Colour Matters

The application of colour can be one of the most visually appealing elements of a painting and can often be the component that brings a piece of art to life. Of course, artists can choose to use colour naturalistically, depicting a scene by convention with green grass and blue water and a yellow sun. However, colour can also be used expressively and unconventionally to tell an equally enchanting story.

You’ve probably noticed at some point in your life, that a particular colour has affected your emotional state, whether it be consciously or subconsciously. A saturated red painting, for instance, will affect you differently than a muted blue painting, as we have learnt to associate colours with different emotions. Colour psychology is something that the can be seen in everyday life and you may not have even realised it’s there. Advertisers and marketers, for example, often opt for the primary and secondary colours in high saturation, as these colours are most easily recognised and memorable, therefore likely to stimulate an emotional response from the viewer.

Think, for example, about the colour red. Red is a colour that we see everywhere in advertising; McDonald’s, Coca-Cola, KFC, Pizza Hut, Burger King… the list goes on and on. As a bold primary colour it stimulates energy, excitement and desire. It is also a very visible colour so it immediately draws your eye to it, which, as a side note, is also why stop signs, traffic lights, and fire-safety equipment are usually red. The visual stimulation of such a saturated and vibrant colour is designed to entice you in and create an immediate emotional response from you. Food companies, in particular, use red in their product logos and advertisements because it is said to encourage appetite and enhance metabolism.

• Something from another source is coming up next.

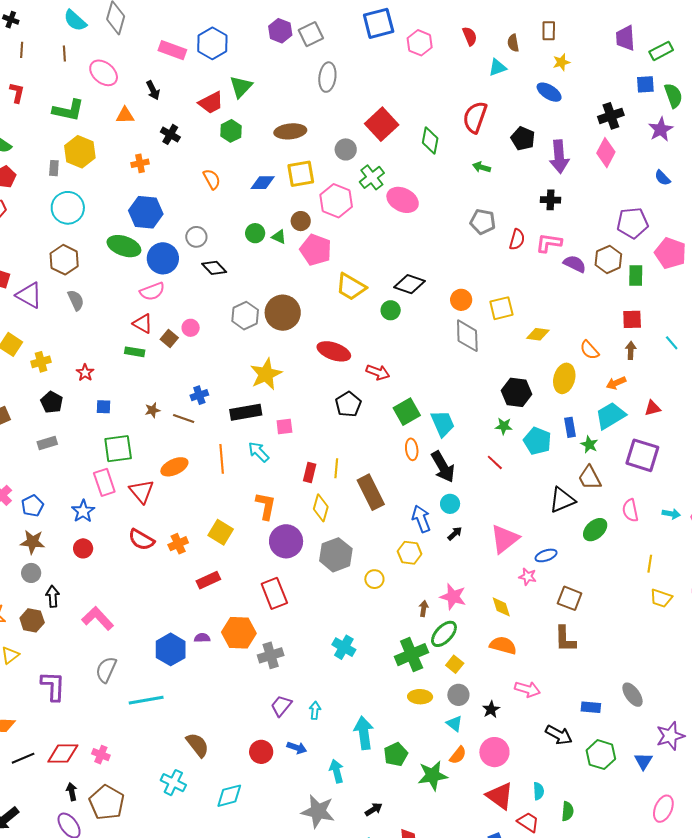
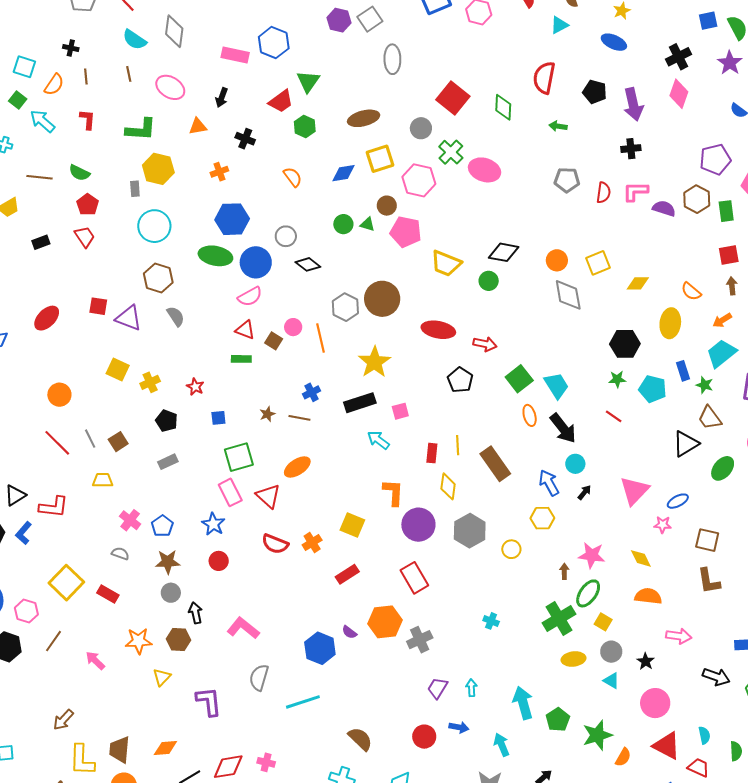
black arrow: (153, 90) -> (222, 98), turned 54
orange line: (222, 459) -> (321, 338), moved
purple semicircle: (202, 638) -> (349, 632), turned -133
cyan cross: (344, 647) -> (491, 621), size x0.7
orange semicircle: (458, 755) -> (623, 757), moved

Likewise, colour creates acute emotive responses in art. Colour has the ability to create a very different energy depending on its application and as we have come to associate different colours with varying emotions, it has the ability to create an entire story inside a static image. Expressions such as “feeling blue” “green with envy” “seeing red” are sayings that have become a perceivable language that we can all understand, as they provide a visual association to our emotions. Thus, an abstract artist can invoke a particular emotion with nothing more than geometric shapes and bold colours. It is certainly worth thinking about how a single colour can influence or change an image and integrate emotion into your artwork.